A heat dissipation component compartment (11a) for installing the heat dissipation component (43) and a power supply compartment (11b) for installing the lithium battery power supply (3) are provided on opposite sides of the housing (11), as well as a heat dissipation hole plate (13) detachable from the heat dissipation component compartment (11a) and a power supply compartment baffle (14) detachable from the power supply compartment (11b);

A control unit compartment (11c) for installing the control unit (5) and a locking mechanism compartment (11d) for installing a locking structure for locking the box cover (2) are provided on the other side of the housing (11);

A fitting cavity (122) that fits with the power supply compartment (11b) is provided on one side of the thermal insulation layer (12).

4. The portable heat preservation transfer box according to claim 3, characterized in that, along the height direction of the shell (11), a ventilation hole is provided at the bottom of the heat dissipation component compartment (11a) of the shell (11), and the top inner side surface of the heat dissipation component compartment (11a) of the shell (11) is an inclined surface;

In a direction away from the inner container (41), the top inner side surface extends obliquely in a direction away from the bottom.
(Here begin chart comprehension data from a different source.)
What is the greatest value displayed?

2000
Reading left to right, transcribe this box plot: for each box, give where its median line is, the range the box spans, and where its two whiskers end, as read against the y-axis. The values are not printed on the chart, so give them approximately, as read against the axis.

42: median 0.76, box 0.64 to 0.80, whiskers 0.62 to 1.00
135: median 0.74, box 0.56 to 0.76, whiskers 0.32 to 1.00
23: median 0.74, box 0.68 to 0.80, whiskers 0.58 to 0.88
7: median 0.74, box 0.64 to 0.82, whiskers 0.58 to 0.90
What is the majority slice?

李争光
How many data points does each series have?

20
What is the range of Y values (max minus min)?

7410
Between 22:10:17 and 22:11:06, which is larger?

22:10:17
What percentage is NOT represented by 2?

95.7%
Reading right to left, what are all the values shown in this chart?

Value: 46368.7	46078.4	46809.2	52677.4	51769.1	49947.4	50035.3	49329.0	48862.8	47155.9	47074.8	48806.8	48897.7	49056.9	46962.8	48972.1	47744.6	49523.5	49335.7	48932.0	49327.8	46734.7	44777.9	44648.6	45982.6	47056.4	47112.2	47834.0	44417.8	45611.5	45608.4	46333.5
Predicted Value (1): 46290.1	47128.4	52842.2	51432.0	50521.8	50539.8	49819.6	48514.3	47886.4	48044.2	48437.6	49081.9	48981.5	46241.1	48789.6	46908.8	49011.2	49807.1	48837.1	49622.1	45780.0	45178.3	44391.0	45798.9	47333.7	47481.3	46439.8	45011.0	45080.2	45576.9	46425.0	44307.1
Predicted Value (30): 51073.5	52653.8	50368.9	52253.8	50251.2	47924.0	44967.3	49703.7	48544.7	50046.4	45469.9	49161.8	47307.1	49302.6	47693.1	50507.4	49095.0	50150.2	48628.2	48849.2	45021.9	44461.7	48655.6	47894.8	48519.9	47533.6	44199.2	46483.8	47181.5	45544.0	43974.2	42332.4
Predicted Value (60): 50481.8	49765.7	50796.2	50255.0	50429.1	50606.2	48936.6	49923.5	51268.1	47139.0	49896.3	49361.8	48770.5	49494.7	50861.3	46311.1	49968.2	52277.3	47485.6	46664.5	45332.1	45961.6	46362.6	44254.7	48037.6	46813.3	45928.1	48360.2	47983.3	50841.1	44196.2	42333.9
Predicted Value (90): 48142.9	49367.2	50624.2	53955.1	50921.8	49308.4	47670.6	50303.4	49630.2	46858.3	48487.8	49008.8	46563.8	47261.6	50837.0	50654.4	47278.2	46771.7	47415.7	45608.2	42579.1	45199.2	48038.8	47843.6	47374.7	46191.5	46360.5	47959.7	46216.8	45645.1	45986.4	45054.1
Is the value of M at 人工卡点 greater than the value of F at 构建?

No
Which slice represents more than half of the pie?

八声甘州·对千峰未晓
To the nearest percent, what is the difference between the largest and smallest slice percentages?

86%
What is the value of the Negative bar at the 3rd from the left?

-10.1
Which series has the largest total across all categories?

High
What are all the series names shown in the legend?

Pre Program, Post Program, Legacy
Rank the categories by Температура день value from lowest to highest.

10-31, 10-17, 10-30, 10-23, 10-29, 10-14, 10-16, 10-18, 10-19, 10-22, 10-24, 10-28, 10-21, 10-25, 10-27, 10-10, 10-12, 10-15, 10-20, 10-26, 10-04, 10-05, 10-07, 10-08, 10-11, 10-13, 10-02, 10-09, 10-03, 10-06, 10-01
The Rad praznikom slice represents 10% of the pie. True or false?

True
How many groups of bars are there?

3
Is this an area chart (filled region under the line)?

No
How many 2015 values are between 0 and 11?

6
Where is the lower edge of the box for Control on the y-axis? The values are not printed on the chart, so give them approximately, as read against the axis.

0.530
5. The portable heat preservation transfer box according to claim 4, characterized in that at least one annular protrusion (111a) is coaxially arranged on the upper end surface of the shell (11) and the opening (111);

The upper end of the inner liner (41) protrudes from the upper end surface of the thermal insulation layer (12), and the upper end surface of the inner liner (41) is flush with the upper end surface of the outer shell (11).

6. The portable heat preservation transfer box according to any one of claims 1 to 5, characterized in that the box cover (2) comprises: a cover body (21);

One side of the cover body (21) is rotatably connected to the outer shell (11) of the box body (1), and the other side is provided with a locking assembly (22) for opening and closing the connection with the outer shell (11);

A side surface of the cover body (21) that is buckled with the box body (1) is provided with a buckling boss (23) that can be buckled with the opening of the inner container (41);

The cross-sectional shape of the buckling boss (23) is matched with the opening shape of the inner container (41).

7. The portable heat preservation transfer box according to claim 6, characterized in that at least one annular groove (24) is provided on one side of the cover (21) that is engaged with the box body (1), and an annular sealing strip (25) is embedded in the annular groove (24);

The position of the annular sealing strip (25) is arranged to correspond to the annular protrusion (111a) arranged on the upper end surface of the housing (11).